Ingredients
1 tbsp olive oil, divided
1 lb ground turkey, ground chicken, or lean ground beef
1 small bell pepper, diced
1 small onion, diced
1 packet taco seasoning (~3 tbsp)
1 cup black beans, drained and rinsed (or pinto beans)
1 ¼ cup shredded cheddar cheese, divided
6 eggs
¾ cup salsa
Salt and black pepper, to taste
6 burrito-sized tortillas (whole wheat, spinach, sundried tomato, or low-carb)
Optional toppings: Fresh avocado or guacamole, Greek yogurt or sour cream, shredded lettuce, pico de gallo, diced tomato, jalapeños
Instructions
- Heat ½ tbsp olive oil in a large skillet over medium heat. Add diced onions and bell peppers, sautéing for 3–4 minutes until softened.
- Add the ground turkey (or chosen protein), breaking it apart with a spatula. Cook for 8–10 minutes until fully cooked.
- Stir in beans and taco seasoning, cooking 1–2 more minutes. Remove from heat and mix in ½ cup shredded cheese. Transfer mixture to a large bowl.

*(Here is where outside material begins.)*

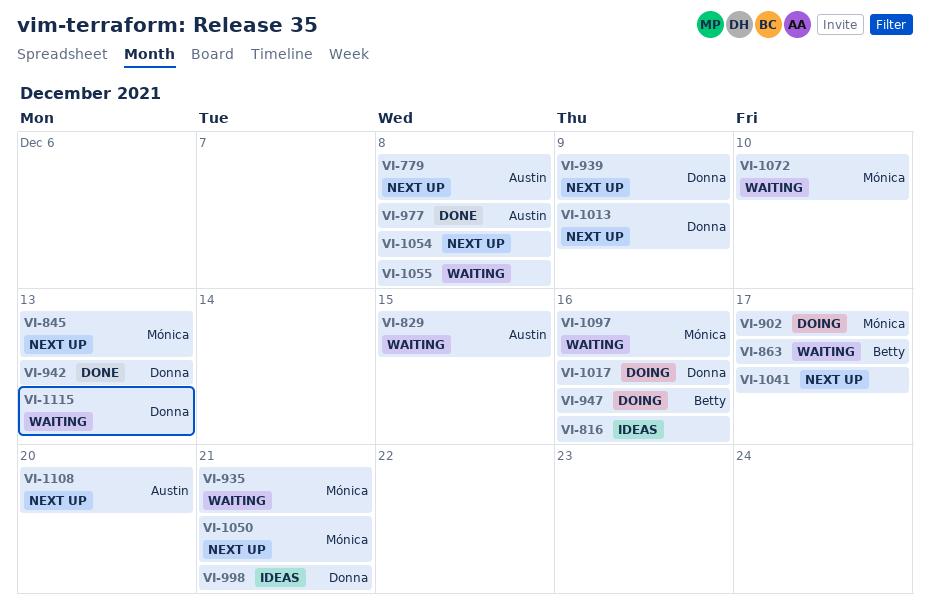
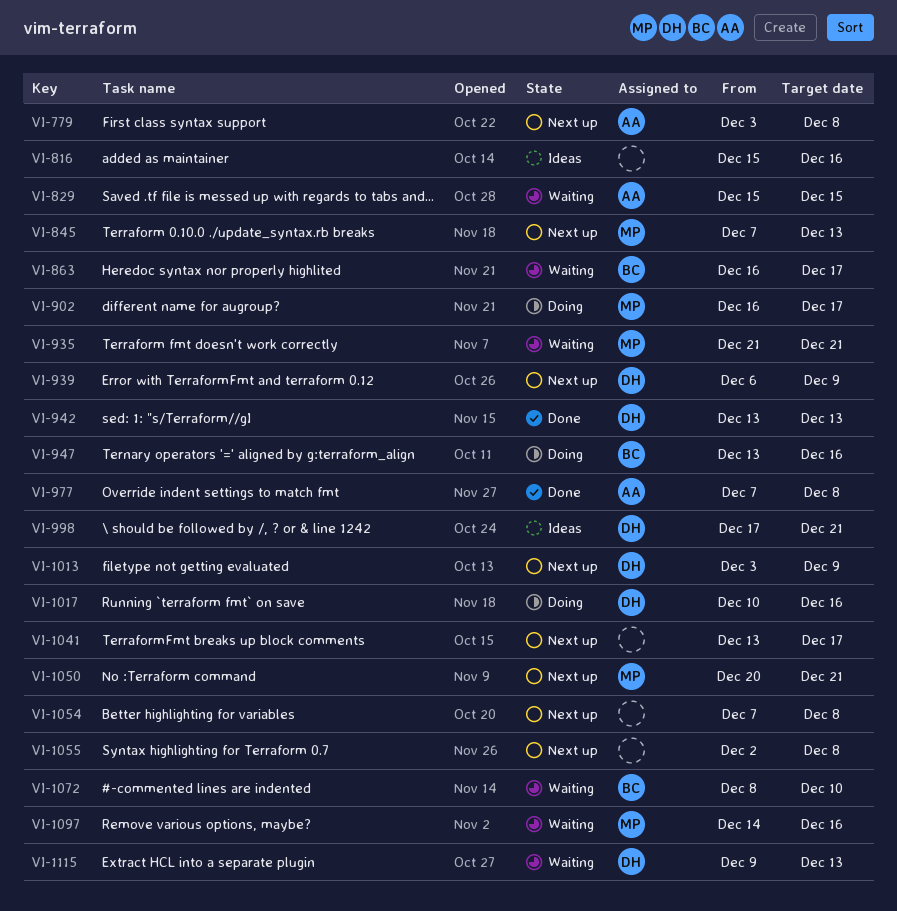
VI-1055, status: Waiting -> Next up
VI-1072, owner: Mónica -> Betty
VI-1108: present -> none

- Wipe out the skillet, return to medium heat with remaining ½ tbsp olive oil. Crack eggs into the skillet and scramble for 2–3 minutes until cooked through. Remove from heat.
- Assemble burritos: Place ¾ cup of the meat mixture in the center of each tortilla, top with 1 scrambled egg, 2 tbsp salsa, and remaining cheese. Add optional toppings as desired.

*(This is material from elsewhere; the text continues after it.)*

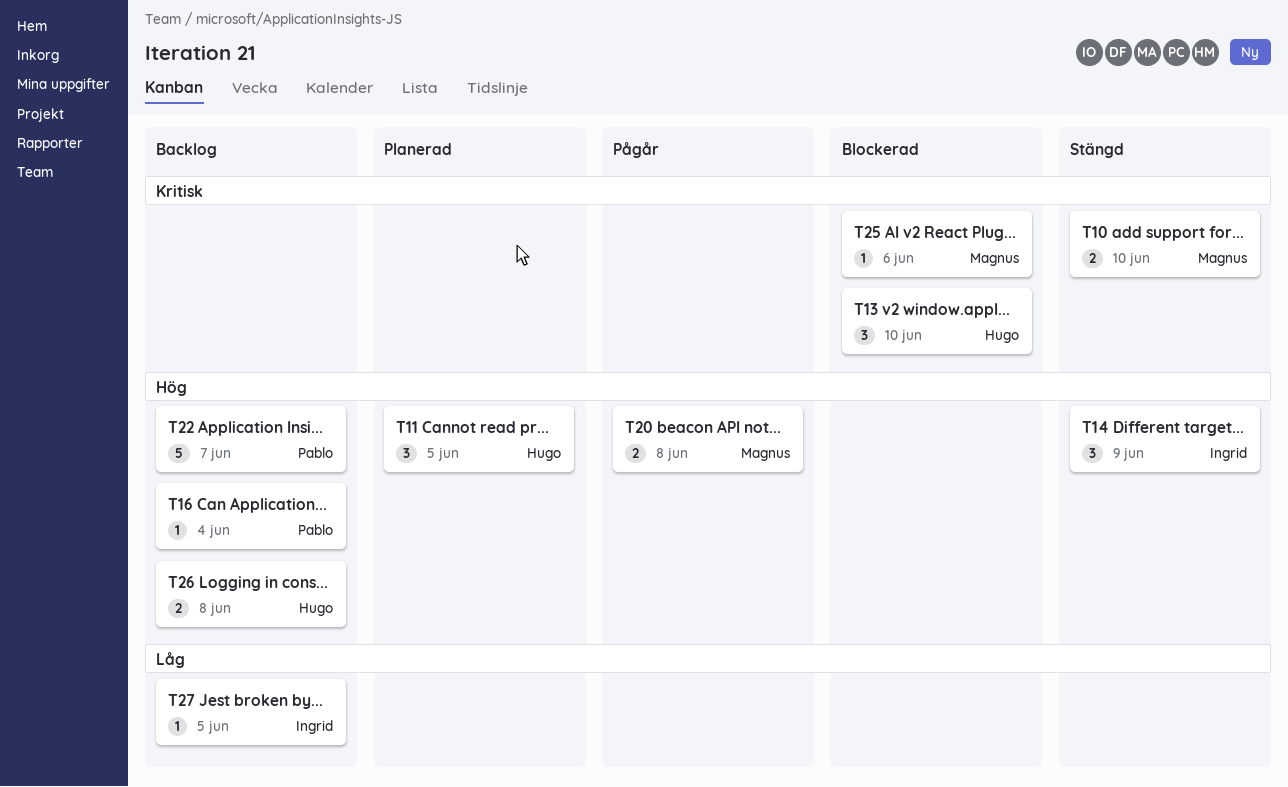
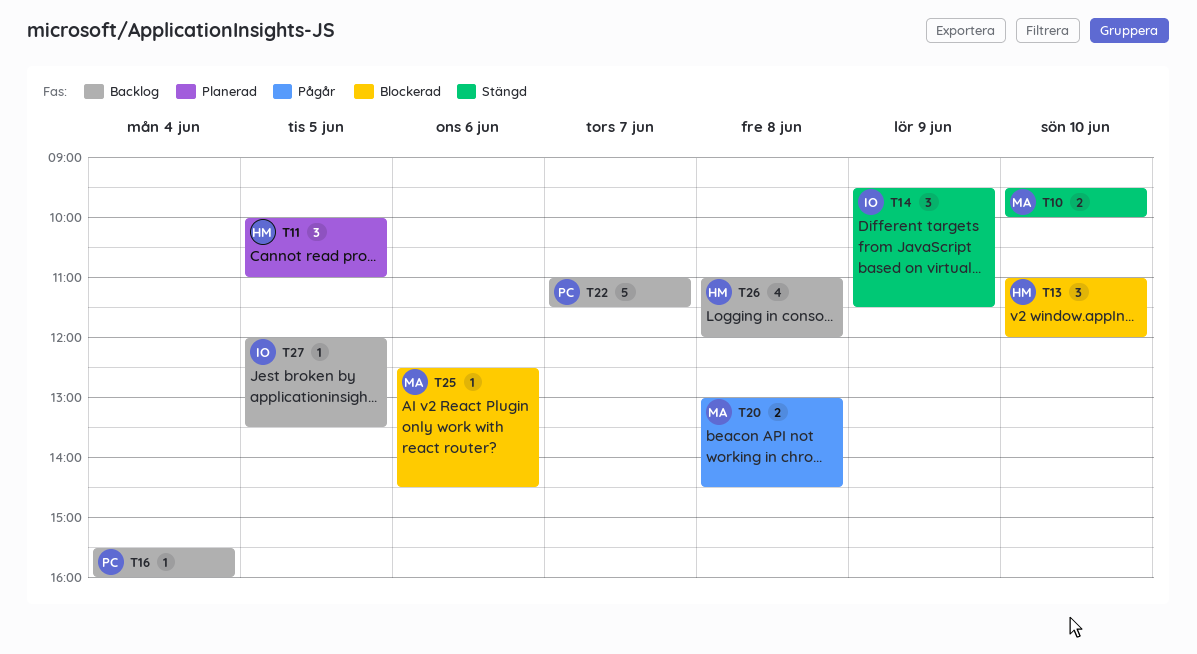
T26, estimate: 2 -> 4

- Fold in the sides of the tortilla, then roll from the bottom over the filling, keeping edges tucked in tightly.
Notes
- Swap protein: Ground chicken, lean beef, tofu, or plant-based crumbles work well.
- Cheese options: Cheddar, Mexican blend, pepper jack, or taco-seasoned cheese.
- Veggie add-ins: Spinach, kale, mushrooms, or zucchini can be sautéed with beans and protein.
- Adjust spice: Use mild, medium, or spicy salsa or taco seasoning. Add hot sauce or chili flakes for extra heat.
- Breakfast bowls: Skip tortillas and serve over hashbrowns or roasted potatoes for a low-carb version.